PCR-confirmed recrudescences were found in 21% of the women experiencing two successive episodes during the same pregnancy. The rate of recrudescences found in this study raises important questions for drug efficacy in pregnancy. First, it suggests that the efficacy of anti-malarial drugs during pregnancy may be reduced. This can be due to inadequate drug levels, limited clearing capacity of placental parasites, or to immunosuppresion and physiological changes during pregnancy which are likely to alter the pharmacokinetics of most anti-malarials [
18‐
21,
36]. Secondly, these results show that recrudescences of
P. falciparum parasites during pregnancy can occur as late as 187 days. In other studies, reappearance of parasites has been shown to occur 35, 49, 85 and 119 days after treatment [
37,
38]. In Thailand, recrudescence was detected up to 62 days post-treatment in non pregnant individuals and up to 121 days in pregnant women [
27]. Thus, the 28 days standard in vivo test [
39] may not be adequate to assess the efficacy of anti-malarial drugs in pregnant women, since it would not detect recrudescences that occur much later. Various alternative assessment times have been used to define treatment failures in anti-malarial drug efficacy studies, ranging from 42 days [
40‐
42] to 63 days [
37,
38] after treatment. This study suggests that even longer follow-up may be needed during pregnancy to capture all treatment failures.
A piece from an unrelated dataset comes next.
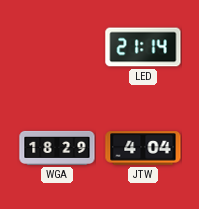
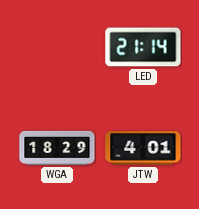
JTW: 4:04 -> 4:01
It is essential that these studies include molecular genotyping to distinguish recrudescences from reinfections.
Conclusion
These results point out two important issues for malaria control during pregnancy; on the one hand, the need to apply more accurate and sensitive measures to detect malaria infections in pregnancy. On the other hand, it might be necessary to extend the follow-up period for in vivo tests to correctly identify anti-malarial drug failures during pregnancy. Appropriate, standardized genotyping methods should be applied to unequivocally identify recrudescent parasites. This is essential to optimize the drug regimens needed to eliminate the plasmodial biomass in pregnant women, and to correctly measure the efficacy of the existing and new anti-malarials to be used in pregnancy.
Acknowledgements
We thank the women participating in the study; and the staff of the Manhiça District Hospital, for their collaboration in the project; the clinical officers, field supervisors an data manager, whose work was important for the successful completion of the study; and Alfons Jiménez and Diana Barrios for their contribution to the molecular analysis of the samples.
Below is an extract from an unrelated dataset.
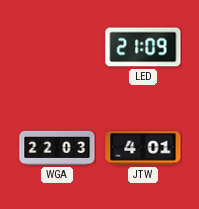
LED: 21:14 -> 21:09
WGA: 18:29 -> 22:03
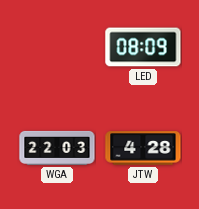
LED: 21:09 -> 08:09
JTW: 4:01 -> 4:28
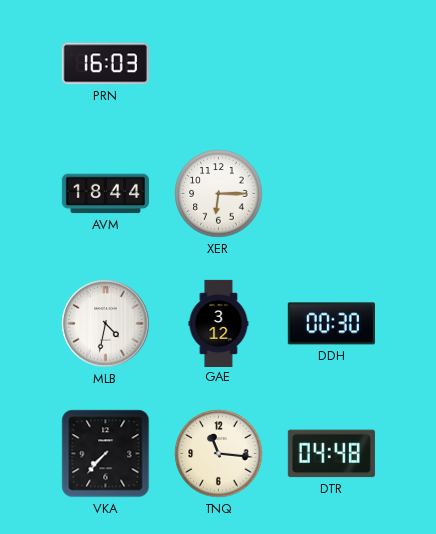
The study received financial support from the Banco de Bilbao, Vizcaya, Argentaria Foundation (grant number BBVA 02-0) and the Spanish Ministry of Health (PI060016). The Manhiça Health Research Center receives core support from the Spanish Agency for International Cooperation. AM was supported by the Spanish Ministry of Health (Program for the Promotion of Biomedical Research and Health Sciences, Instituto de Salud Carlos III, CP-04/00220). The funding source did not have any involvement in study design, collection, analysis and interpretation of data, writing of the report, or in the decision to submit the paper for publication. The researches are independent from the funders.
Competing interests
The authors declare that they have no competing interests.
Authors' contributions
AM and ES carried out the molecular genotyping study, the analysis and interpretation of data and prepared the manuscript. LP and PC contributed to the molecular genotyping study and the interpretation of data. SS and JA carried the statistical analysis and helped to draft the manuscript. AB and IM carried out the sample collection and contributed to the analysis and interpretation of data. BS contributed to the interpretation of the data and drafting of the paper. CM and PA conceived and coordinated the study, participated in the analysis and interpretation of the data, and contributed to the preparation of the manuscript. All authors read and approved the final manuscript.